# WHAT IS EXPECTED:
Print out each record below, unaltered and complete, without its images.

# RECORDS FOR THE TASK:
+ + +

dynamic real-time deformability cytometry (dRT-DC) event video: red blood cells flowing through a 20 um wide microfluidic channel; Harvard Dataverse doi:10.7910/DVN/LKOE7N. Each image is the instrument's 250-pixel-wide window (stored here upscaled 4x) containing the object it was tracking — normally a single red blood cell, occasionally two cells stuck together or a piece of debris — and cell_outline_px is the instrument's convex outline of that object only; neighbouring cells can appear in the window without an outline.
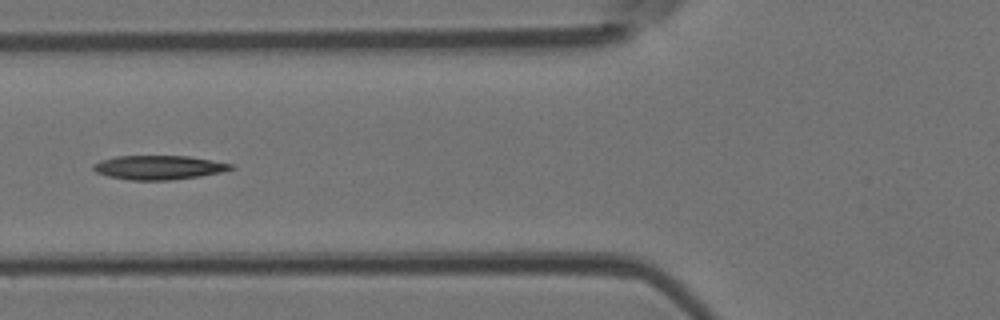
{"species": "Egyptian fruit bat (a non-hibernating species)", "species_latin": "Rousettus aegyptiacus", "temperature_condition": "room temperature", "stored_images_in_passage": 5, "camera_frame_rate_fps": 3000, "um_per_image_px": 0.085, "animal": {"sex": "female"}, "frame": {"image": 1, "passage_image": 4, "time_ms": 1.0, "image_size_px": [1000, 320], "cell_outline_px": [[236, 168], [224, 172], [200, 176], [172, 180], [128, 180], [108, 176], [96, 172], [92, 168], [92, 164], [100, 160], [116, 156], [188, 156], [212, 160], [232, 164]], "centroid_in_image_um": [13.5, 14.23], "position_along_channel_um": 112.3, "area_um2": 19.48}}
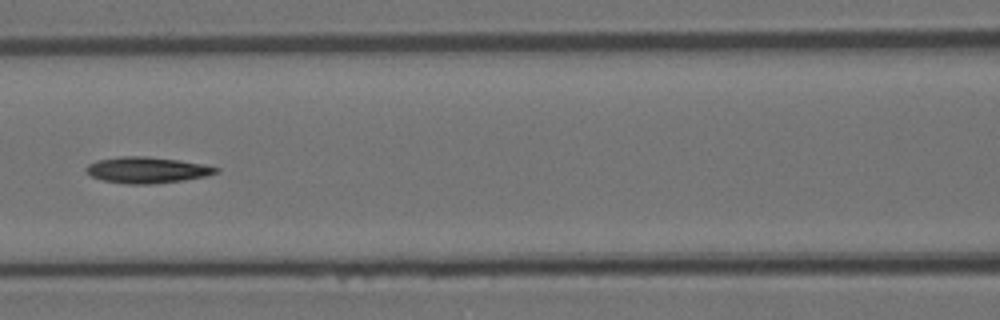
{"frame": {"image": 2, "passage_image": 5, "time_ms": 1.333, "image_size_px": [1000, 320], "cell_outline_px": [[220, 172], [204, 176], [184, 180], [152, 184], [128, 184], [104, 180], [92, 176], [84, 172], [84, 168], [88, 164], [96, 160], [120, 156], [148, 156], [180, 160], [204, 164], [220, 168]], "centroid_in_image_um": [12.49, 14.44], "position_along_channel_um": 154.1, "area_um2": 19.94}}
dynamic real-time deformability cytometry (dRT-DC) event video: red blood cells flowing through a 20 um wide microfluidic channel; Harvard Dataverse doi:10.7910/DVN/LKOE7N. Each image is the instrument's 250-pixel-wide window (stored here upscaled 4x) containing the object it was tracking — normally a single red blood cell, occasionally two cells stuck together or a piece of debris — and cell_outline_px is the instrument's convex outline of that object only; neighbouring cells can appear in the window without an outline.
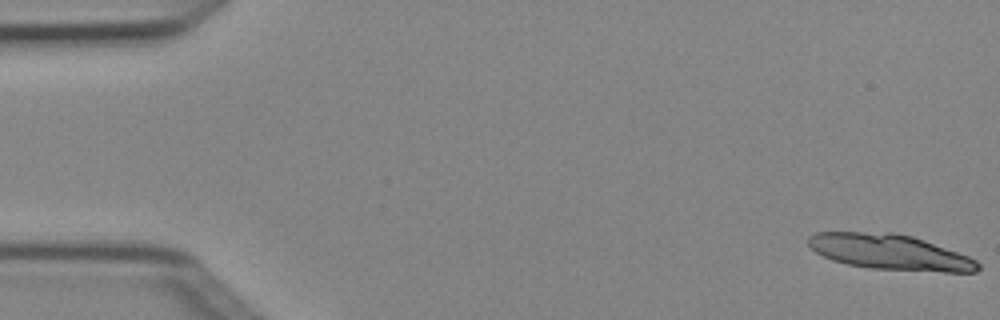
{"species": "Egyptian fruit bat (a non-hibernating species)", "species_latin": "Rousettus aegyptiacus", "temperature_condition": "cold", "stored_images_in_passage": 5, "camera_frame_rate_fps": 3000, "um_per_image_px": 0.085, "animal": {"sex": "female"}, "frame": {"image": 1, "passage_image": 1, "time_ms": 0.0, "image_size_px": [1000, 320], "cell_outline_px": [[980, 268], [976, 272], [944, 272], [868, 268], [848, 264], [832, 260], [816, 252], [808, 244], [808, 236], [816, 232], [896, 232], [912, 236], [924, 240], [968, 256], [976, 260], [980, 264]], "centroid_in_image_um": [75.64, 21.42], "position_along_channel_um": 9.4, "area_um2": 34.97}}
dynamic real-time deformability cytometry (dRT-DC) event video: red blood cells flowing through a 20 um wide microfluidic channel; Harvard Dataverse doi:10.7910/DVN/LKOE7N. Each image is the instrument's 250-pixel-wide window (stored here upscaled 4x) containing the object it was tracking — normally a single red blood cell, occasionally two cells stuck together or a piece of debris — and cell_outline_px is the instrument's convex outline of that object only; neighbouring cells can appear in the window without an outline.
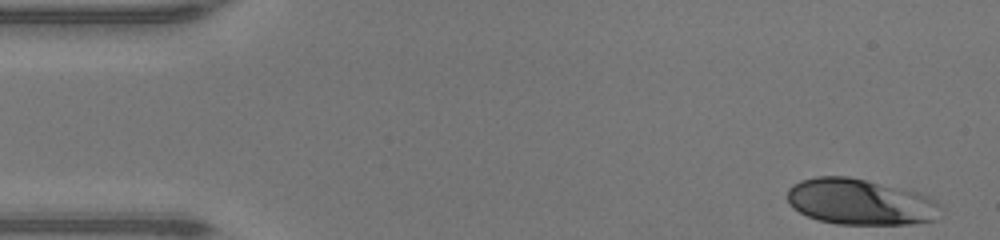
{"species": "human", "species_latin": "Homo sapiens", "temperature_condition": "warm", "stored_images_in_passage": 46, "camera_frame_rate_fps": 3000, "um_per_image_px": 0.085, "donor": {"sex": "male"}, "frame": {"image": 1, "passage_image": 1, "time_ms": 0.0, "image_size_px": [1000, 240], "cell_outline_px": [[944, 208], [936, 220], [912, 224], [836, 224], [820, 220], [808, 216], [792, 208], [788, 204], [788, 188], [792, 184], [800, 180], [816, 176], [848, 176], [916, 192], [928, 196], [936, 200]], "centroid_in_image_um": [73.13, 17.17], "position_along_channel_um": 11.9, "area_um2": 41.27}}
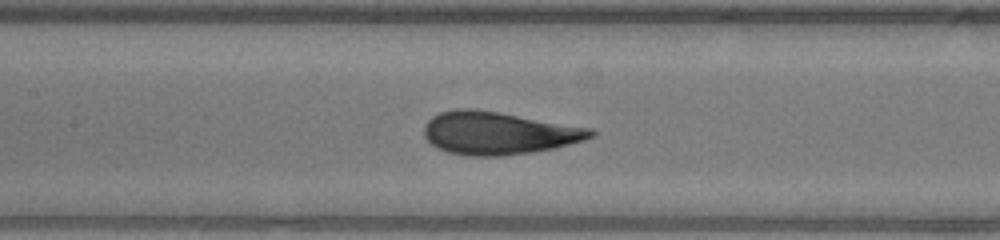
{"frame": {"image": 2, "passage_image": 20, "time_ms": 6.333, "image_size_px": [1000, 240], "cell_outline_px": [[596, 136], [584, 140], [556, 148], [536, 152], [504, 156], [472, 156], [448, 152], [432, 144], [424, 136], [424, 124], [432, 116], [440, 112], [456, 108], [472, 108], [500, 112], [592, 128], [596, 132]], "centroid_in_image_um": [42.4, 11.31], "position_along_channel_um": 165.0, "area_um2": 41.85}}
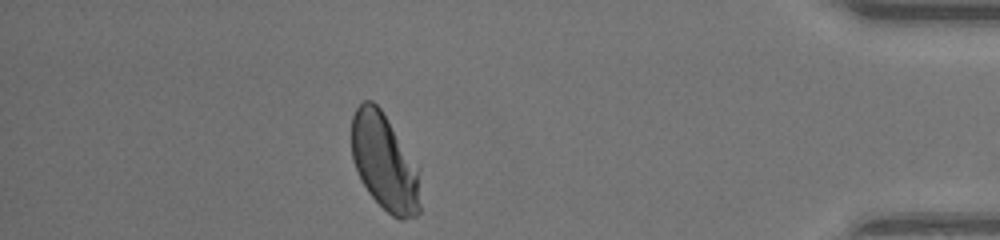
{"frame": {"image": 3, "passage_image": 40, "time_ms": 13.0, "image_size_px": [1000, 240], "cell_outline_px": [[420, 212], [416, 216], [404, 220], [400, 220], [392, 216], [368, 192], [360, 180], [352, 160], [352, 116], [356, 108], [364, 100], [372, 100], [380, 108], [416, 172], [420, 204]], "centroid_in_image_um": [32.6, 13.84], "position_along_channel_um": 402.6, "area_um2": 37.11}, "authors_computed_cell_mechanics": {"area_um2": 40.2577, "velocity_mm_per_s": 4.3204, "shape_relaxation_time_tau1_ms": 3.009, "shape_relaxation_time_tau2_ms": null, "deformation_change_tau1": 0.1771, "deformation_change_tau2": null}}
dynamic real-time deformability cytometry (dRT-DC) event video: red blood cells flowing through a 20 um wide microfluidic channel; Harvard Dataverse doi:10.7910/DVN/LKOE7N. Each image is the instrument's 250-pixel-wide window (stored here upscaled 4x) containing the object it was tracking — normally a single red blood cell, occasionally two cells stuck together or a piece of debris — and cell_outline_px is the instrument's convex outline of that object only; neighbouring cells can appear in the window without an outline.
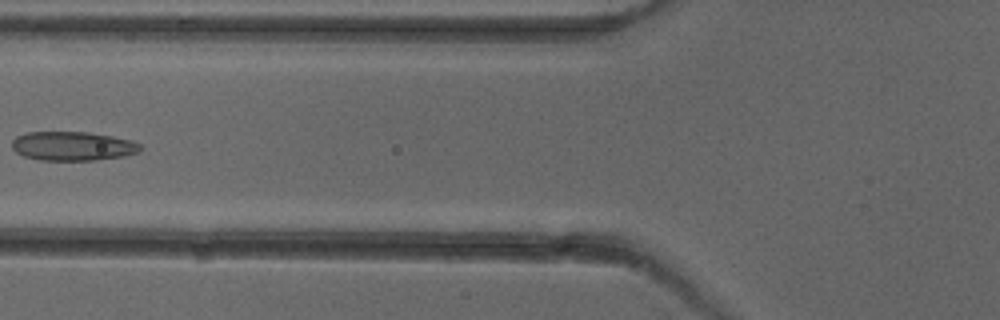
{"species": "common noctule bat (a hibernating species)", "species_latin": "Nyctalus noctula", "temperature_condition": "cold", "stored_images_in_passage": 6, "camera_frame_rate_fps": 3000, "um_per_image_px": 0.085, "animal": {"sex": "female"}, "frame": {"image": 1, "passage_image": 5, "time_ms": 5.667, "image_size_px": [1000, 320], "cell_outline_px": [[144, 148], [140, 152], [124, 156], [96, 160], [40, 160], [24, 156], [16, 152], [12, 148], [12, 140], [16, 136], [28, 132], [88, 132], [112, 136], [132, 140], [140, 144]], "centroid_in_image_um": [6.21, 12.42], "position_along_channel_um": 119.6, "area_um2": 21.91}}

+ + +

# THE COMPLETED TASK:
dynamic real-time deformability cytometry (dRT-DC) event video: red blood cells flowing through a 20 um wide microfluidic channel; Harvard Dataverse doi:10.7910/DVN/LKOE7N. Each image is the instrument's 250-pixel-wide window (stored here upscaled 4x) containing the object it was tracking — normally a single red blood cell, occasionally two cells stuck together or a piece of debris — and cell_outline_px is the instrument's convex outline of that object only; neighbouring cells can appear in the window without an outline.
{"species": "Egyptian fruit bat (a non-hibernating species)", "species_latin": "Rousettus aegyptiacus", "temperature_condition": "room temperature", "stored_images_in_passage": 5, "camera_frame_rate_fps": 3000, "um_per_image_px": 0.085, "animal": {"sex": "female"}, "frame": {"image": 1, "passage_image": 4, "time_ms": 1.0, "image_size_px": [1000, 320], "cell_outline_px": [[236, 168], [224, 172], [200, 176], [172, 180], [128, 180], [108, 176], [96, 172], [92, 168], [92, 164], [100, 160], [116, 156], [188, 156], [212, 160], [232, 164]], "centroid_in_image_um": [13.5, 14.23], "position_along_channel_um": 112.3, "area_um2": 19.48}}
{"frame": {"image": 2, "passage_image": 5, "time_ms": 1.333, "image_size_px": [1000, 320], "cell_outline_px": [[220, 172], [204, 176], [184, 180], [152, 184], [128, 184], [104, 180], [92, 176], [84, 172], [84, 168], [88, 164], [96, 160], [120, 156], [148, 156], [180, 160], [204, 164], [220, 168]], "centroid_in_image_um": [12.49, 14.44], "position_along_channel_um": 154.1, "area_um2": 19.94}}
dynamic real-time deformability cytometry (dRT-DC) event video: red blood cells flowing through a 20 um wide microfluidic channel; Harvard Dataverse doi:10.7910/DVN/LKOE7N. Each image is the instrument's 250-pixel-wide window (stored here upscaled 4x) containing the object it was tracking — normally a single red blood cell, occasionally two cells stuck together or a piece of debris — and cell_outline_px is the instrument's convex outline of that object only; neighbouring cells can appear in the window without an outline.
{"species": "Egyptian fruit bat (a non-hibernating species)", "species_latin": "Rousettus aegyptiacus", "temperature_condition": "cold", "stored_images_in_passage": 5, "camera_frame_rate_fps": 3000, "um_per_image_px": 0.085, "animal": {"sex": "female"}, "frame": {"image": 1, "passage_image": 1, "time_ms": 0.0, "image_size_px": [1000, 320], "cell_outline_px": [[980, 268], [976, 272], [944, 272], [868, 268], [848, 264], [832, 260], [816, 252], [808, 244], [808, 236], [816, 232], [896, 232], [912, 236], [924, 240], [968, 256], [976, 260], [980, 264]], "centroid_in_image_um": [75.64, 21.42], "position_along_channel_um": 9.4, "area_um2": 34.97}}
dynamic real-time deformability cytometry (dRT-DC) event video: red blood cells flowing through a 20 um wide microfluidic channel; Harvard Dataverse doi:10.7910/DVN/LKOE7N. Each image is the instrument's 250-pixel-wide window (stored here upscaled 4x) containing the object it was tracking — normally a single red blood cell, occasionally two cells stuck together or a piece of debris — and cell_outline_px is the instrument's convex outline of that object only; neighbouring cells can appear in the window without an outline.
{"species": "human", "species_latin": "Homo sapiens", "temperature_condition": "warm", "stored_images_in_passage": 46, "camera_frame_rate_fps": 3000, "um_per_image_px": 0.085, "donor": {"sex": "male"}, "frame": {"image": 1, "passage_image": 1, "time_ms": 0.0, "image_size_px": [1000, 240], "cell_outline_px": [[944, 208], [936, 220], [912, 224], [836, 224], [820, 220], [808, 216], [792, 208], [788, 204], [788, 188], [792, 184], [800, 180], [816, 176], [848, 176], [916, 192], [928, 196], [936, 200]], "centroid_in_image_um": [73.13, 17.17], "position_along_channel_um": 11.9, "area_um2": 41.27}}
{"frame": {"image": 2, "passage_image": 20, "time_ms": 6.333, "image_size_px": [1000, 240], "cell_outline_px": [[596, 136], [584, 140], [556, 148], [536, 152], [504, 156], [472, 156], [448, 152], [432, 144], [424, 136], [424, 124], [432, 116], [440, 112], [456, 108], [472, 108], [500, 112], [592, 128], [596, 132]], "centroid_in_image_um": [42.4, 11.31], "position_along_channel_um": 165.0, "area_um2": 41.85}}
{"frame": {"image": 3, "passage_image": 40, "time_ms": 13.0, "image_size_px": [1000, 240], "cell_outline_px": [[420, 212], [416, 216], [404, 220], [400, 220], [392, 216], [368, 192], [360, 180], [352, 160], [352, 116], [356, 108], [364, 100], [372, 100], [380, 108], [416, 172], [420, 204]], "centroid_in_image_um": [32.6, 13.84], "position_along_channel_um": 402.6, "area_um2": 37.11}, "authors_computed_cell_mechanics": {"area_um2": 40.2577, "velocity_mm_per_s": 4.3204, "shape_relaxation_time_tau1_ms": 3.009, "shape_relaxation_time_tau2_ms": null, "deformation_change_tau1": 0.1771, "deformation_change_tau2": null}}
dynamic real-time deformability cytometry (dRT-DC) event video: red blood cells flowing through a 20 um wide microfluidic channel; Harvard Dataverse doi:10.7910/DVN/LKOE7N. Each image is the instrument's 250-pixel-wide window (stored here upscaled 4x) containing the object it was tracking — normally a single red blood cell, occasionally two cells stuck together or a piece of debris — and cell_outline_px is the instrument's convex outline of that object only; neighbouring cells can appear in the window without an outline.
{"species": "common noctule bat (a hibernating species)", "species_latin": "Nyctalus noctula", "temperature_condition": "cold", "stored_images_in_passage": 6, "camera_frame_rate_fps": 3000, "um_per_image_px": 0.085, "animal": {"sex": "female"}, "frame": {"image": 1, "passage_image": 5, "time_ms": 5.667, "image_size_px": [1000, 320], "cell_outline_px": [[144, 148], [140, 152], [124, 156], [96, 160], [40, 160], [24, 156], [16, 152], [12, 148], [12, 140], [16, 136], [28, 132], [88, 132], [112, 136], [132, 140], [140, 144]], "centroid_in_image_um": [6.21, 12.42], "position_along_channel_um": 119.6, "area_um2": 21.91}}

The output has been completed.